=== Begin Enclosure ===

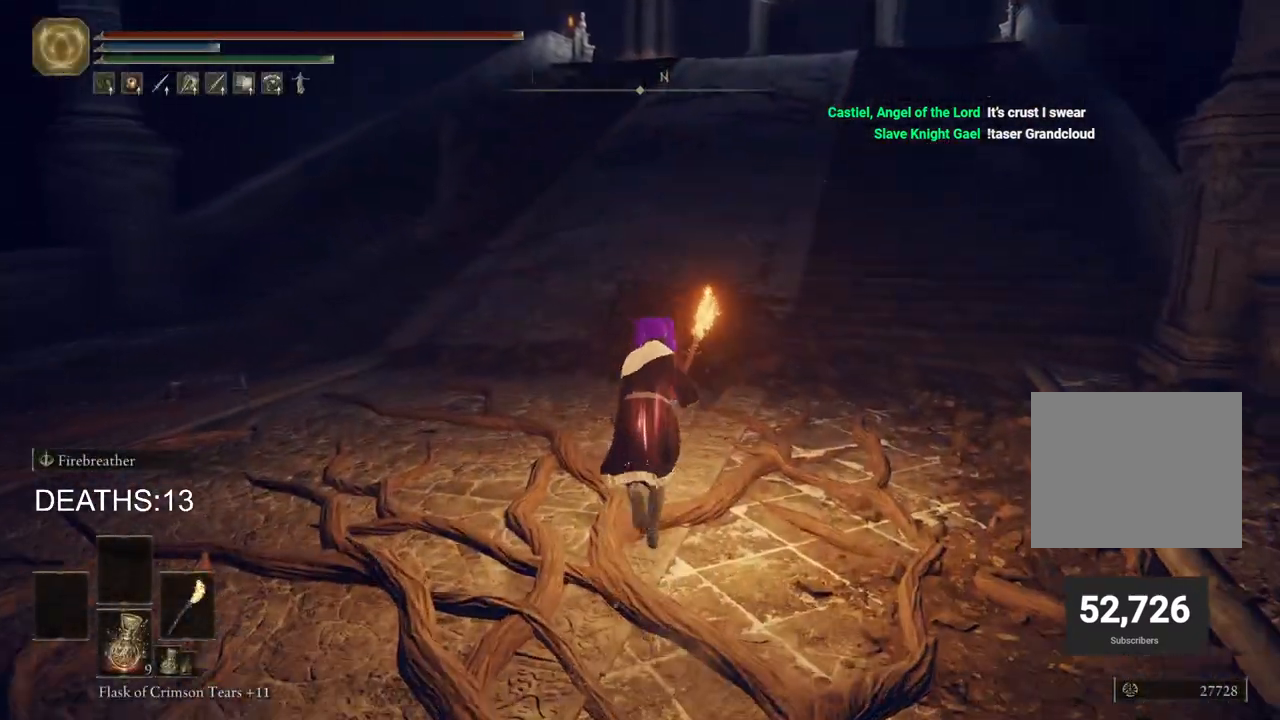
{"buttons": ["CIRCLE"], "left_stick": "up-right", "right_stick": "center", "events": []}
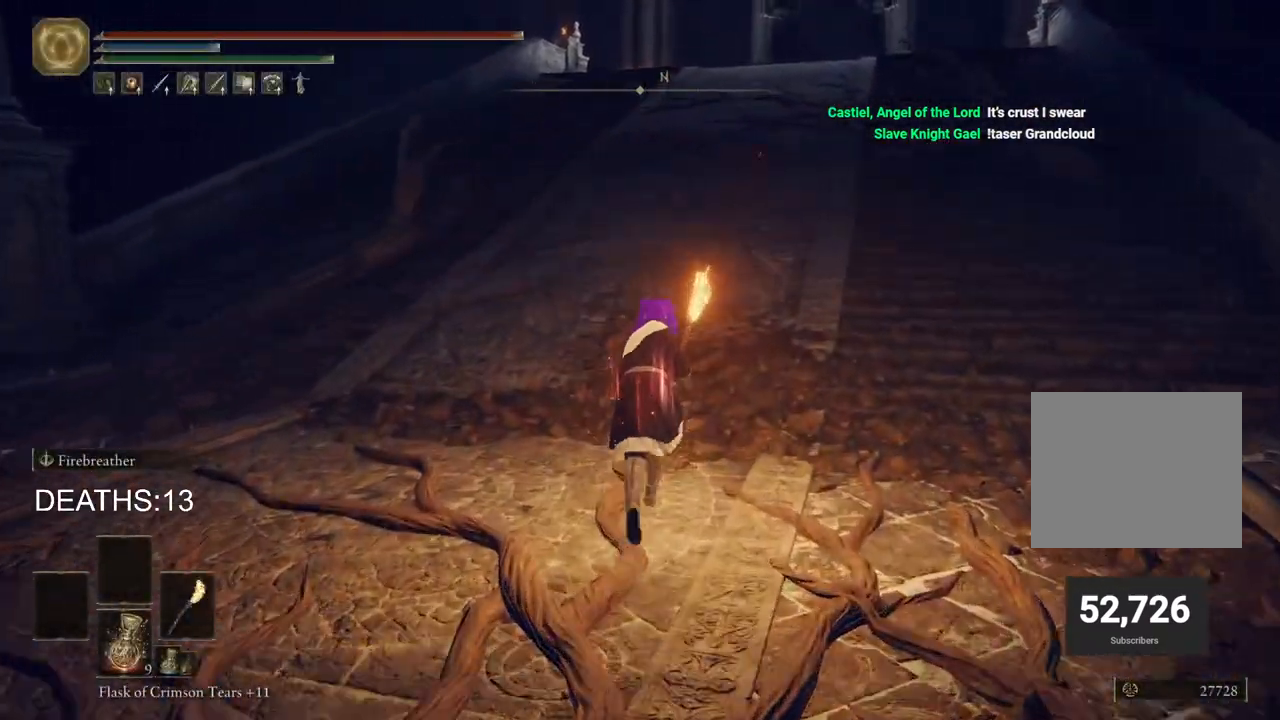
{"buttons": [], "left_stick": "up-right", "right_stick": "center"}
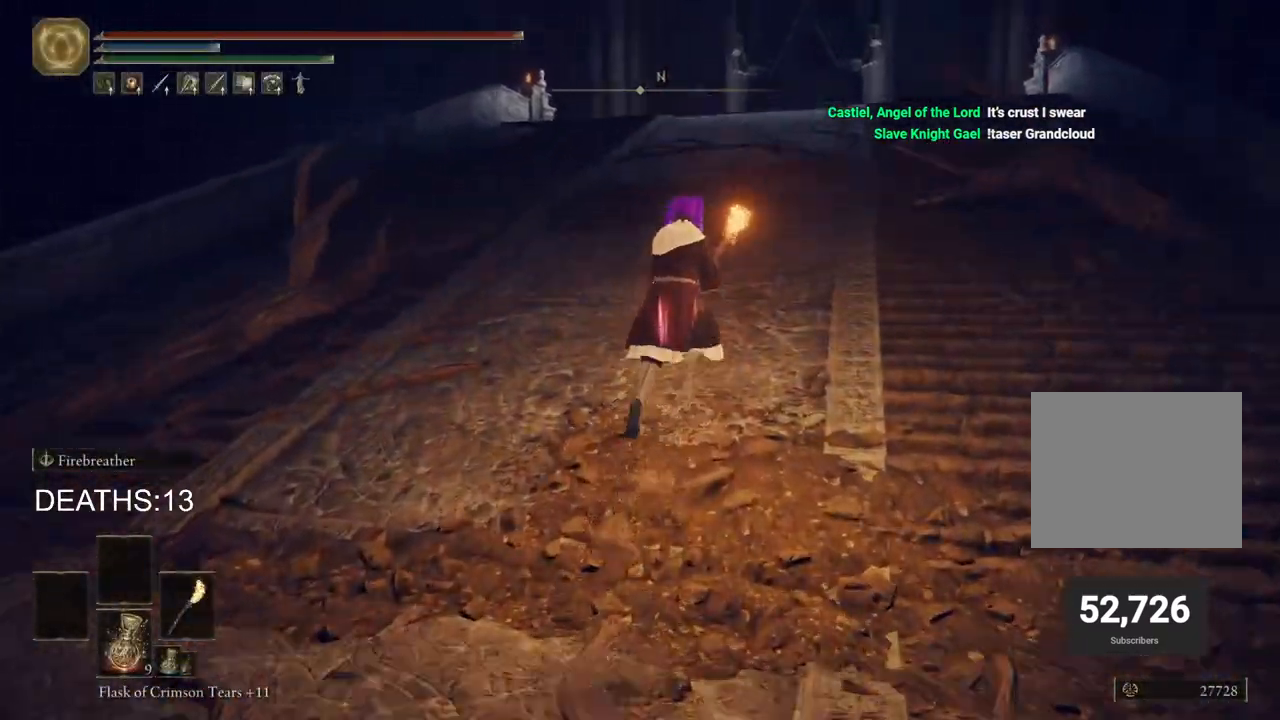
{"buttons": ["CIRCLE"], "left_stick": "up-right", "right_stick": "center", "events": [[283, "CIRCLE", "down"]]}
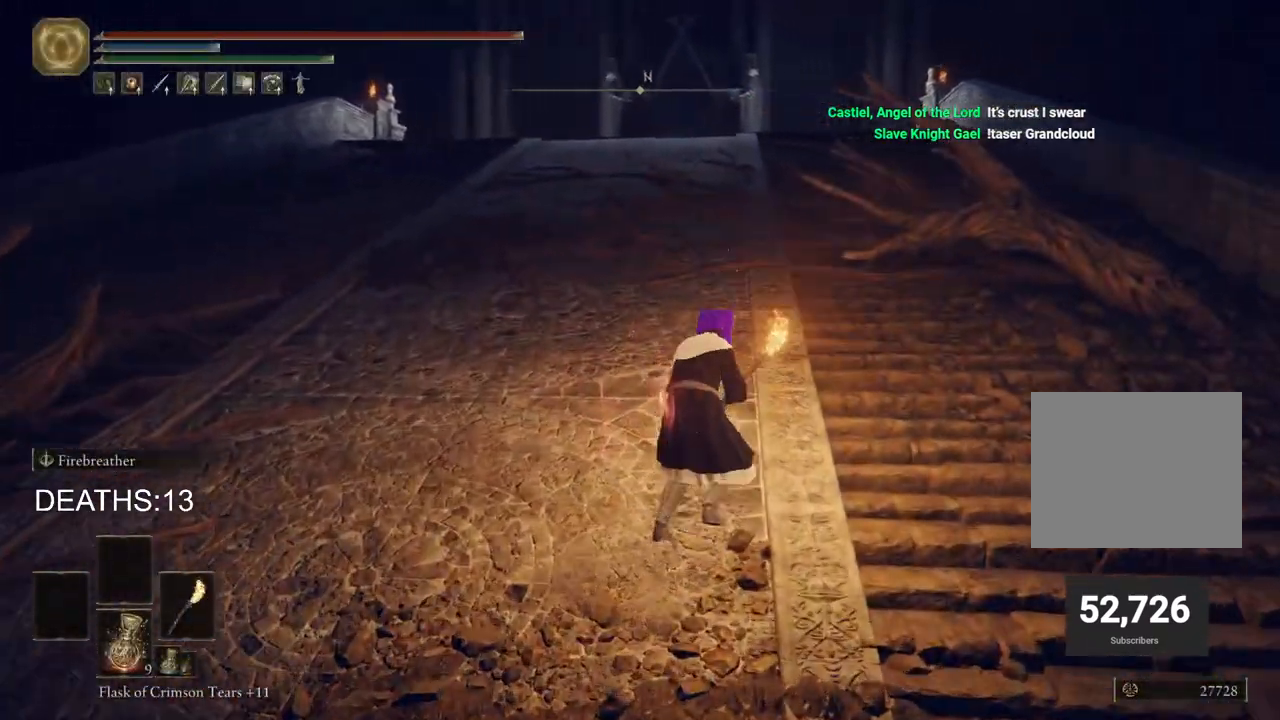
{"buttons": ["CIRCLE"], "left_stick": "up", "right_stick": "center", "events": [[33, "left_stick", "up"]]}
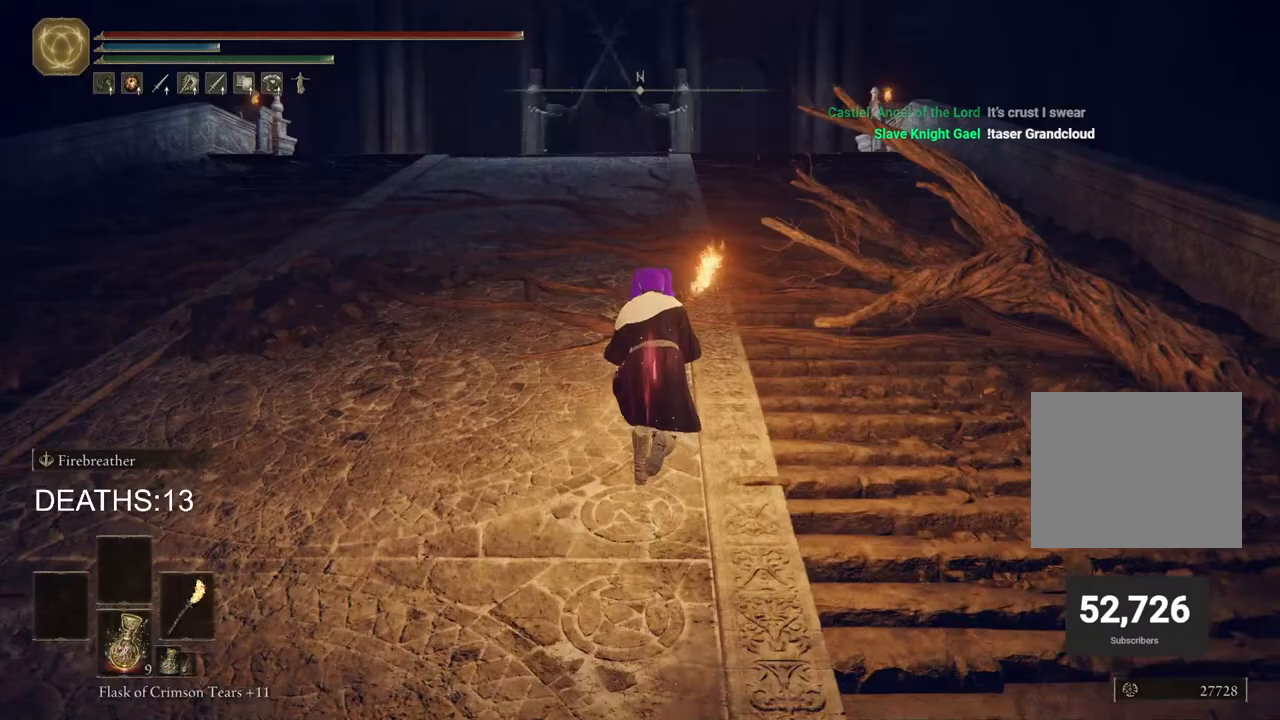
{"buttons": ["CIRCLE"], "left_stick": "up", "right_stick": "center", "events": []}
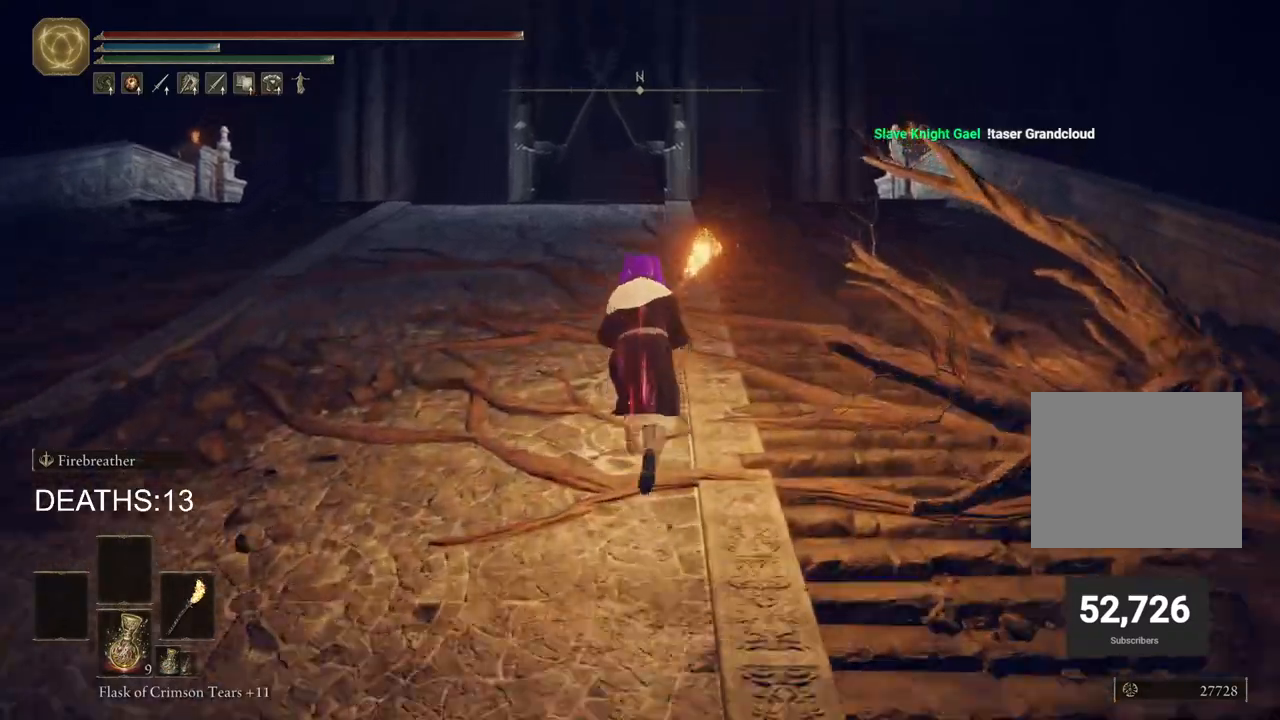
{"buttons": ["CIRCLE"], "left_stick": "up", "right_stick": "center", "events": []}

=== End Enclosure ===

Word-for-word transcription: the whole listing, with images excluded.

{"buttons": ["CIRCLE"], "left_stick": "up-right", "right_stick": "center", "events": []}
{"buttons": [], "left_stick": "up-right", "right_stick": "center"}
{"buttons": ["CIRCLE"], "left_stick": "up-right", "right_stick": "center", "events": [[283, "CIRCLE", "down"]]}
{"buttons": ["CIRCLE"], "left_stick": "up", "right_stick": "center", "events": [[33, "left_stick", "up"]]}
{"buttons": ["CIRCLE"], "left_stick": "up", "right_stick": "center", "events": []}
{"buttons": ["CIRCLE"], "left_stick": "up", "right_stick": "center", "events": []}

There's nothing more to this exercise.